Ho incontrato Luca Trevisani a Chicago poche settimane fa: ha presentato in anteprima mondiale il suo ultimo film, Sudan, prodotto dallo Schermo dell’Arte e invitato dall’Istituto Italiano di Cultura in occasione dell’Expo, la fiera dell’arte. Sudan, che sarà proiettato in anteprima europea a Firenze a fine novembre, racconta l’ultimo rinoceronte maschio della sua specie attraverso la descrizione minuziosa della sua carne, della sua storia e della cura che gli viene data e con rimandi storico culturali su arte e natura. Così, in vista di un suo momentaneo rientro in Italia per la personale da Marsèlleria – dal 27 ottobre al 25 novembre -, di cui l’ultimo film rappresenta il focus (ma si potrà vedere soltanto dal 23 novembre), gli abbiamo fatto un’intervista. Luca si racconta attraverso la poetica delle sue azioni quotidiane, tralasciando il suo percorso, soprattutto quello passato su cui tace ostinato, chiudendosi bartlebianamente in un I would prefer not.

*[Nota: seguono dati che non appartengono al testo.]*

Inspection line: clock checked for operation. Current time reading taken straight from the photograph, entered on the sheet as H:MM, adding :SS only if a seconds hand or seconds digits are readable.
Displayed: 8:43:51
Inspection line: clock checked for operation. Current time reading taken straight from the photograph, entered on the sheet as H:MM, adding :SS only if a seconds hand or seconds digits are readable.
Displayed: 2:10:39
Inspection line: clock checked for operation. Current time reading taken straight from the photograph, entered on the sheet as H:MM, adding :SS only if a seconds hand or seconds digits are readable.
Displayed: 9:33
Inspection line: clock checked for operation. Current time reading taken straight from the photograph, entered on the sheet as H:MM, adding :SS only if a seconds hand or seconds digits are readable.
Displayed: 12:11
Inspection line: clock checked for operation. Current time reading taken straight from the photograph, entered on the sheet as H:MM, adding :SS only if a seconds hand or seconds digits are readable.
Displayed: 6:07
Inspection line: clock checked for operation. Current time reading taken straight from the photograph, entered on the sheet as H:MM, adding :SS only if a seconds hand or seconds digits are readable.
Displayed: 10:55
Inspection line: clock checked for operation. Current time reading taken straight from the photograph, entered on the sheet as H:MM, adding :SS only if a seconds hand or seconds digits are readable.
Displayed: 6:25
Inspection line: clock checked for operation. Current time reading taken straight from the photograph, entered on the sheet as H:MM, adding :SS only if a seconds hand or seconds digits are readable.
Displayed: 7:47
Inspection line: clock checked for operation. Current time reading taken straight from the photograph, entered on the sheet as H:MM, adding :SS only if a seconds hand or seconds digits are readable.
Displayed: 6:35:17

ZERO: Luca, partiamo dal progetto più fresco che hai sviluppato: sei contento di esporre a Milano delle tracce di un’esperienza forte come quella del Kenya? Non è la prima volta che lavori con Marselleria, significa che ti sei trovato bene? Come vi siete conosciuti?

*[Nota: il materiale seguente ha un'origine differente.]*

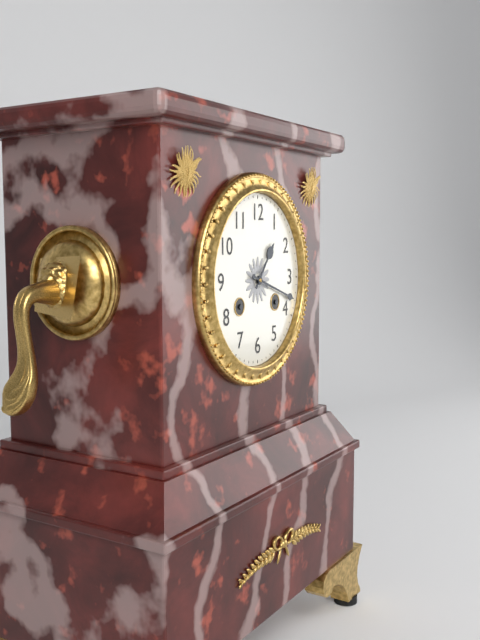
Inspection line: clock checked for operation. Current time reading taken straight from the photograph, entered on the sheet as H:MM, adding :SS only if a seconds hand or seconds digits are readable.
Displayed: 1:18
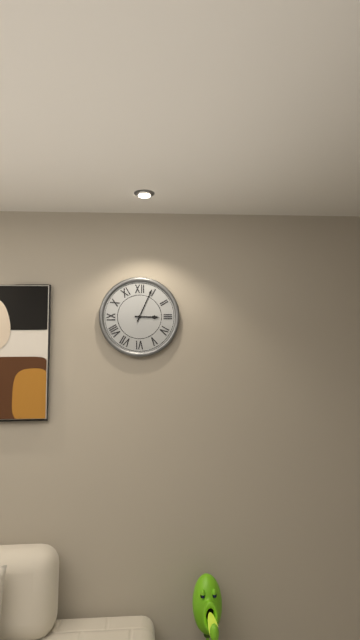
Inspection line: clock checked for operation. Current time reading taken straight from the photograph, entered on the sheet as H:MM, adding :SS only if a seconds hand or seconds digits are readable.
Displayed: 3:04
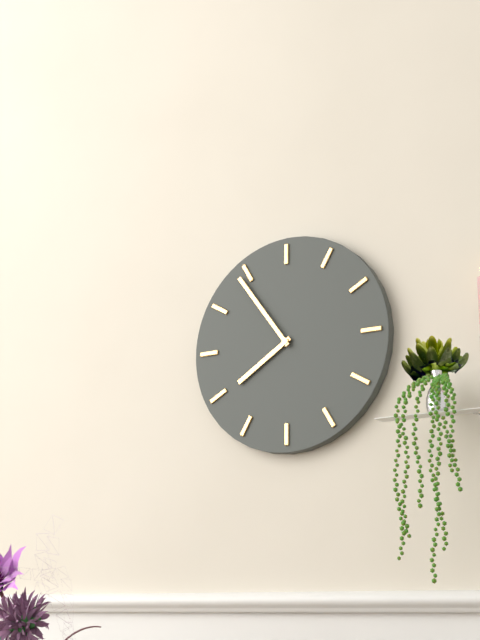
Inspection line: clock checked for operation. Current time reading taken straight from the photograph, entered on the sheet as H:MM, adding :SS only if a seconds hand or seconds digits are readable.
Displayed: 7:54
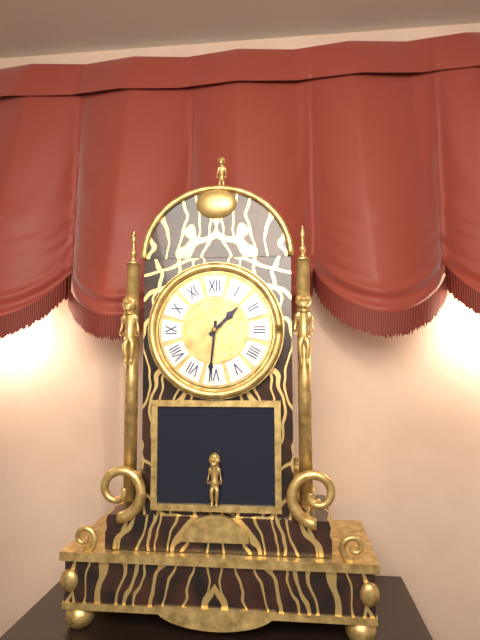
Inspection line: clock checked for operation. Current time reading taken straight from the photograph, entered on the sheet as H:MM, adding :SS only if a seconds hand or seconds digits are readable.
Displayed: 1:31
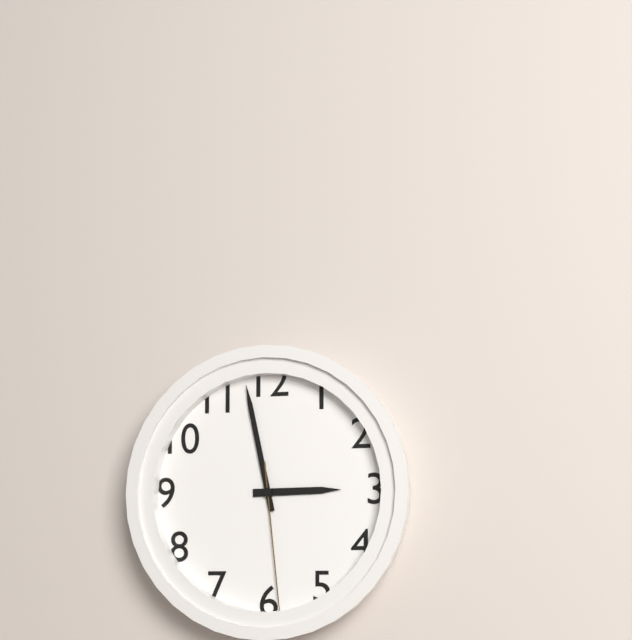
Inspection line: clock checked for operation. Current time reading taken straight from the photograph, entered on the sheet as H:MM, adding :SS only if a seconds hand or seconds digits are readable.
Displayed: 2:58:29
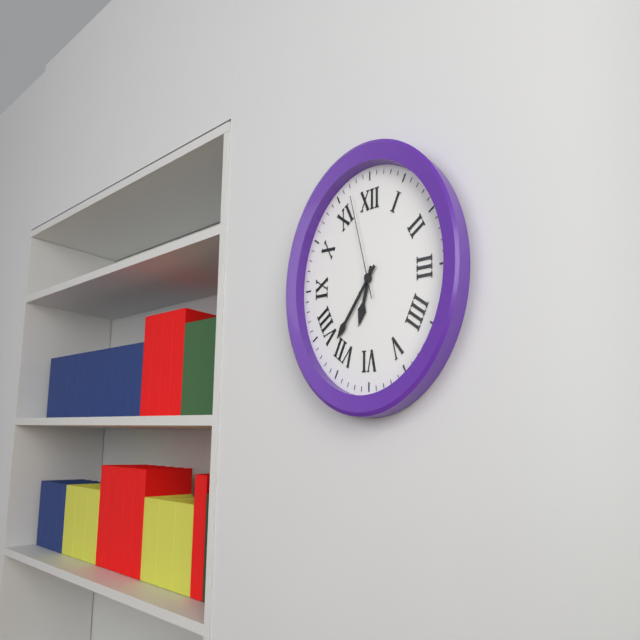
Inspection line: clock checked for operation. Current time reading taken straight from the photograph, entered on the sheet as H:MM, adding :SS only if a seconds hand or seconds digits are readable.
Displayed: 6:37:57
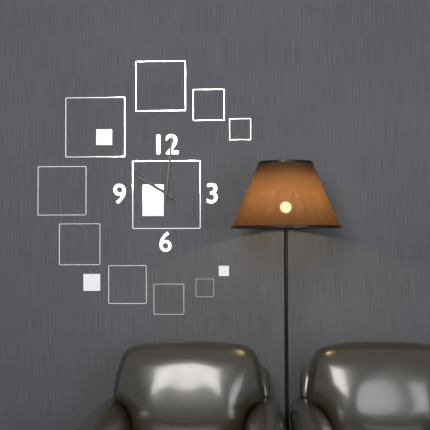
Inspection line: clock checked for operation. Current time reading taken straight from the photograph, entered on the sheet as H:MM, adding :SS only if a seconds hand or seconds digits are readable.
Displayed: 10:01:51
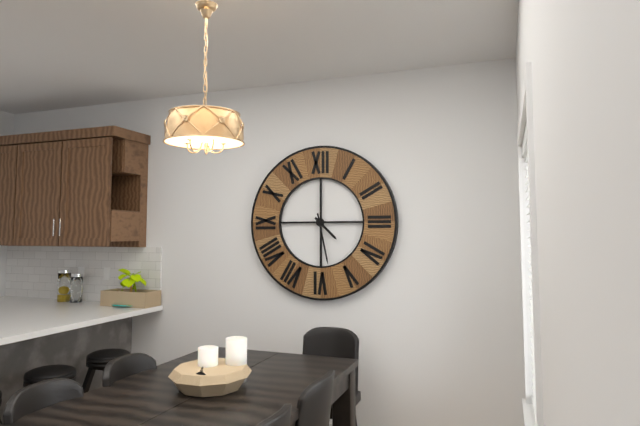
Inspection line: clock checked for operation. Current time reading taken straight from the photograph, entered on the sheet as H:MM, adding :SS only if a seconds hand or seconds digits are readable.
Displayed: 4:28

Luca Trevisani: Il Kenya è stato un’esperienza molto forte, e sono molto contento di aver avuto con me Giovanna Silva, Davide Giannella, Gianluigi Ricuperati e la mia troupe.
Marsèlleria è la piccola Kunstverein di Milano, e Mirko Rizzi ha un’energia vulcanica, non è difficile finire nelle trame di quel che accade in Via Paullo e in Via Rezia. Facile che quindi molta della Milano e dell’Italia di qualità siano passate in queste stanze.

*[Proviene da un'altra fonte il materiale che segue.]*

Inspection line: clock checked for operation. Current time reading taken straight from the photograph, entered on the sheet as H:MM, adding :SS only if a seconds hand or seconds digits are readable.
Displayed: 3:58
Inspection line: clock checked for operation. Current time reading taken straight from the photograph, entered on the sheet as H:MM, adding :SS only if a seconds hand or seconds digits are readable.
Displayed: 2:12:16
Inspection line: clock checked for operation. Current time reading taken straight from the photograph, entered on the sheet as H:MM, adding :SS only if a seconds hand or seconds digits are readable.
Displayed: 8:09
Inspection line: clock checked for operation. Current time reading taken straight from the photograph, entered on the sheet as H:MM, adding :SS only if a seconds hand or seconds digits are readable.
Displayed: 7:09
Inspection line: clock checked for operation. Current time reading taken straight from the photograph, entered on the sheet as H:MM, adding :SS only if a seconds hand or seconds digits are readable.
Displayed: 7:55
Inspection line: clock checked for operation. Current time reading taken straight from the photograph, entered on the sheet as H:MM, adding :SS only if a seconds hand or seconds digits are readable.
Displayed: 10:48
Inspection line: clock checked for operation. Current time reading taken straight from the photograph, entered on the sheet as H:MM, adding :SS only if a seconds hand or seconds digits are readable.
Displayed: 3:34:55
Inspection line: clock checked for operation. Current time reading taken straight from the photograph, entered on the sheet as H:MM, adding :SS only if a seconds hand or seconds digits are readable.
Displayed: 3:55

Tanti anni fa curai una piccola mostra su suo invito, ma ti mentirei se ti dicessi che mi ricordo come mi contattò… era la prima o la seconda mostra di Marsèlleria, sono trascorsi diversi anni luce, poi negli anni ci siamo seguiti a distanza, ho sempre apprezzato il suo sostegno incondizionato verso gli artisti in cui crede, a Milano come a Bologna per Live Arts Week con Xing, e dio sa dov’altro.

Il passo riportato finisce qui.